## INPUT
□ □ □

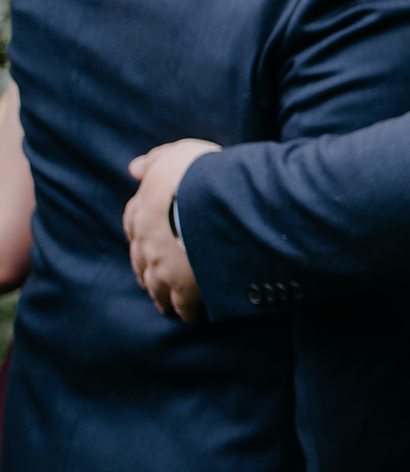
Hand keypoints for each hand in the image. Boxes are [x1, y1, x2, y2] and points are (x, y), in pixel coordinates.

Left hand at [124, 139, 216, 322]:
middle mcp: (147, 242)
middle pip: (140, 261)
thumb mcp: (176, 154)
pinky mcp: (185, 286)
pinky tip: (193, 316)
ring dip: (161, 295)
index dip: (138, 232)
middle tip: (153, 280)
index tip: (144, 240)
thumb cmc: (198, 173)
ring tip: (168, 305)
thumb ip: (156, 161)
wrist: (214, 200)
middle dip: (146, 270)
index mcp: (144, 211)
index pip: (133, 223)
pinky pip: (182, 304)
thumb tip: (134, 168)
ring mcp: (164, 266)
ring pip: (156, 286)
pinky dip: (186, 311)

□ □ □

## DIRECTIONS FOR THIS TASK
Copy the line containing "index pip: (133, 223)" exactly. Then copy every line after it through the end of the listing, and nothing more.

## EXERCISE RESPONSE
index pip: (133, 223)
pinky pip: (182, 304)
thumb tip: (134, 168)
ring mcp: (164, 266)
ring pip: (156, 286)
pinky dip: (186, 311)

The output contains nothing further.